"Since June this year, rats have been attacking farms in our village. We sow paddy seeds in the day and the rats eat them at night. The rodents have not spared maize either. It is a problem we are facing daily," a farmer in Falam Township, northern Chin state complained.
The most affected villages are Weibula, Mualzawl, Thlawrzawm, Ralum and Kawlfang in Falam Township.
Most of the farmers are frustrated and depressed while dealing with the rats that have destroyed almost all the crops such as paddy and maize in farms on hillsides. The people in the five villages are in a hopeless situation in terms of cultivation this year.
A farmer in Falam Township said "The situation is now out of control though the villagers kill around one hundred rats a night".
The rats destroying crops in this areas follows the famine like situation caused by rats in the other areas of Chin state leaving the people staring at starvation.
According to the Chin Human Rights Organization, there are no less than 100,000 Chin people who are directly affected by shortage of food in Chin state.

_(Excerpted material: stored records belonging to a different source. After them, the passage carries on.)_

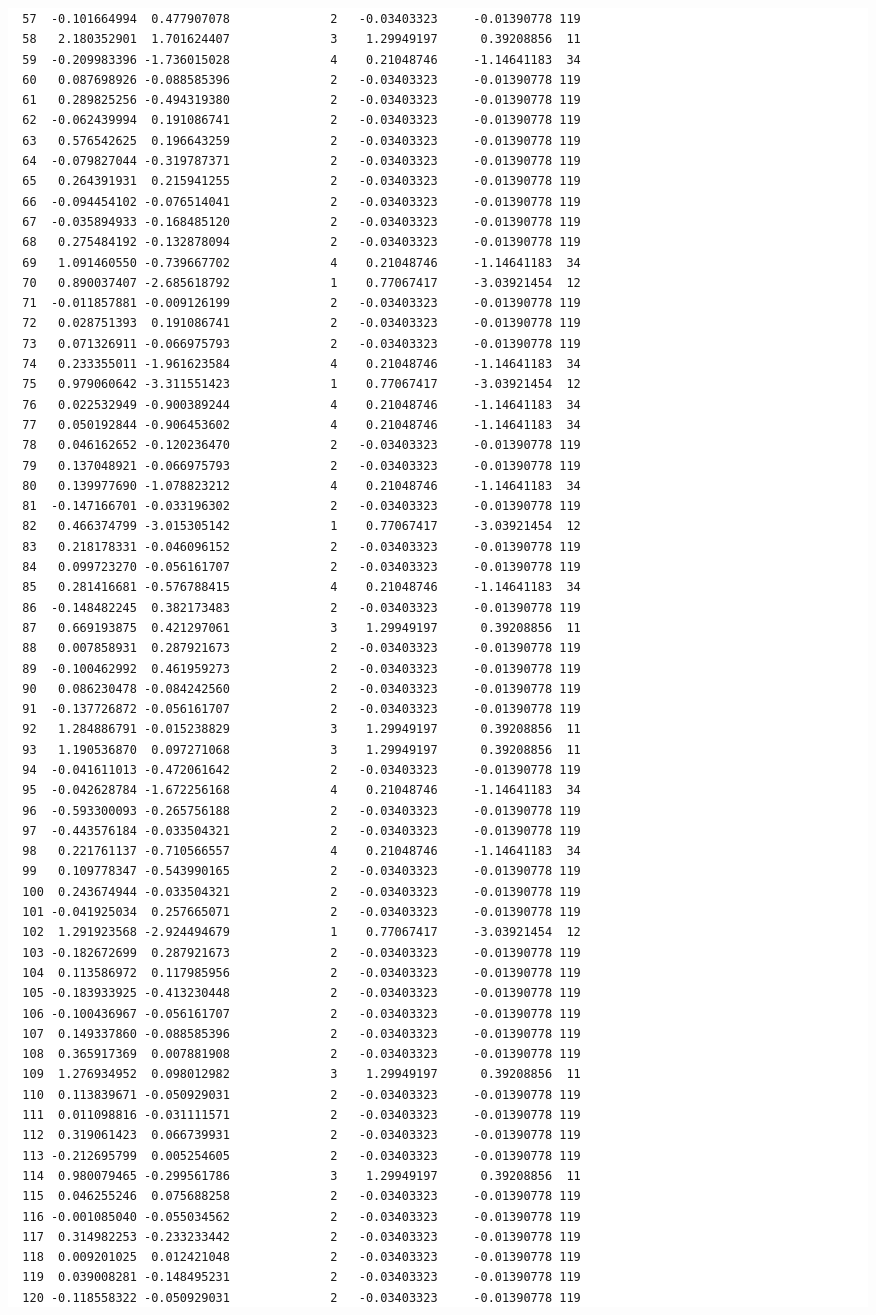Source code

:       57  -0.101664994  0.477907078              2   -0.03403323     -0.01390778 119
      58   2.180352901  1.701624407              3    1.29949197      0.39208856  11
      59  -0.209983396 -1.736015028              4    0.21048746     -1.14641183  34
      60   0.087698926 -0.088585396              2   -0.03403323     -0.01390778 119
      61   0.289825256 -0.494319380              2   -0.03403323     -0.01390778 119
      62  -0.062439994  0.191086741              2   -0.03403323     -0.01390778 119
      63   0.576542625  0.196643259              2   -0.03403323     -0.01390778 119
      64  -0.079827044 -0.319787371              2   -0.03403323     -0.01390778 119
      65   0.264391931  0.215941255              2   -0.03403323     -0.01390778 119
      66  -0.094454102 -0.076514041              2   -0.03403323     -0.01390778 119
      67  -0.035894933 -0.168485120              2   -0.03403323     -0.01390778 119
      68   0.275484192 -0.132878094              2   -0.03403323     -0.01390778 119
      69   1.091460550 -0.739667702              4    0.21048746     -1.14641183  34
      70   0.890037407 -2.685618792              1    0.77067417     -3.03921454  12
      71  -0.011857881 -0.009126199              2   -0.03403323     -0.01390778 119
      72   0.028751393  0.191086741              2   -0.03403323     -0.01390778 119
      73   0.071326911 -0.066975793              2   -0.03403323     -0.01390778 119
      74   0.233355011 -1.961623584              4    0.21048746     -1.14641183  34
      75   0.979060642 -3.311551423              1    0.77067417     -3.03921454  12
      76   0.022532949 -0.900389244              4    0.21048746     -1.14641183  34
      77   0.050192844 -0.906453602              4    0.21048746     -1.14641183  34
      78   0.046162652 -0.120236470              2   -0.03403323     -0.01390778 119
      79   0.137048921 -0.066975793              2   -0.03403323     -0.01390778 119
      80   0.139977690 -1.078823212              4    0.21048746     -1.14641183  34
      81  -0.147166701 -0.033196302              2   -0.03403323     -0.01390778 119
      82   0.466374799 -3.015305142              1    0.77067417     -3.03921454  12
      83   0.218178331 -0.046096152              2   -0.03403323     -0.01390778 119
      84   0.099723270 -0.056161707              2   -0.03403323     -0.01390778 119
      85   0.281416681 -0.576788415              4    0.21048746     -1.14641183  34
      86  -0.148482245  0.382173483              2   -0.03403323     -0.01390778 119
      87   0.669193875  0.421297061              3    1.29949197      0.39208856  11
      88   0.007858931  0.287921673              2   -0.03403323     -0.01390778 119
      89  -0.100462992  0.461959273              2   -0.03403323     -0.01390778 119
      90   0.086230478 -0.084242560              2   -0.03403323     -0.01390778 119
      91  -0.137726872 -0.056161707              2   -0.03403323     -0.01390778 119
      92   1.284886791 -0.015238829              3    1.29949197      0.39208856  11
      93   1.190536870  0.097271068              3    1.29949197      0.39208856  11
      94  -0.041611013 -0.472061642              2   -0.03403323     -0.01390778 119
      95  -0.042628784 -1.672256168              4    0.21048746     -1.14641183  34
      96  -0.593300093 -0.265756188              2   -0.03403323     -0.01390778 119
      97  -0.443576184 -0.033504321              2   -0.03403323     -0.01390778 119
      98   0.221761137 -0.710566557              4    0.21048746     -1.14641183  34
      99   0.109778347 -0.543990165              2   -0.03403323     -0.01390778 119
      100  0.243674944 -0.033504321              2   -0.03403323     -0.01390778 119
      101 -0.041925034  0.257665071              2   -0.03403323     -0.01390778 119
      102  1.291923568 -2.924494679              1    0.77067417     -3.03921454  12
      103 -0.182672699  0.287921673              2   -0.03403323     -0.01390778 119
      104  0.113586972  0.117985956              2   -0.03403323     -0.01390778 119
      105 -0.183933925 -0.413230448              2   -0.03403323     -0.01390778 119
      106 -0.100436967 -0.056161707              2   -0.03403323     -0.01390778 119
      107  0.149337860 -0.088585396              2   -0.03403323     -0.01390778 119
      108  0.365917369  0.007881908              2   -0.03403323     -0.01390778 119
      109  1.276934952  0.098012982              3    1.29949197      0.39208856  11
      110  0.113839671 -0.050929031              2   -0.03403323     -0.01390778 119
      111  0.011098816 -0.031111571              2   -0.03403323     -0.01390778 119
      112  0.319061423  0.066739931              2   -0.03403323     -0.01390778 119
      113 -0.212695799  0.005254605              2   -0.03403323     -0.01390778 119
      114  0.980079465 -0.299561786              3    1.29949197      0.39208856  11
      115  0.046255246  0.075688258              2   -0.03403323     -0.01390778 119
      116 -0.001085040 -0.055034562              2   -0.03403323     -0.01390778 119
      117  0.314982253 -0.233233442              2   -0.03403323     -0.01390778 119
      118  0.009201025  0.012421048              2   -0.03403323     -0.01390778 119
      119  0.039008281 -0.148495231              2   -0.03403323     -0.01390778 119
      120 -0.118558322 -0.050929031              2   -0.03403323     -0.01390778 119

The proliferation of rats is in the farms near dense bamboo forests.
Meanwhile, the villagers have lambasted the Burmese military regime in Chin state saying that the local authorities had not adopted any measures to check multiplication of rats.
The regime turned a blind eye to the grave problem that its people are facing but have instead imposed restrictions on religious organisations and other Non Governmental Organisations which have been assisting with relief materials in the affected areas.
Bamboo flowers bloom once in around 50 years when the life cycle of the bamboo comes to an end. The flowers which the rats eat leads to increased fertility in rats and they begin to multiply and eat crops leading to a famine in Chin state.
Bamboos, which grow naturally along the Indo-Burma border areas, started blooming in 2006.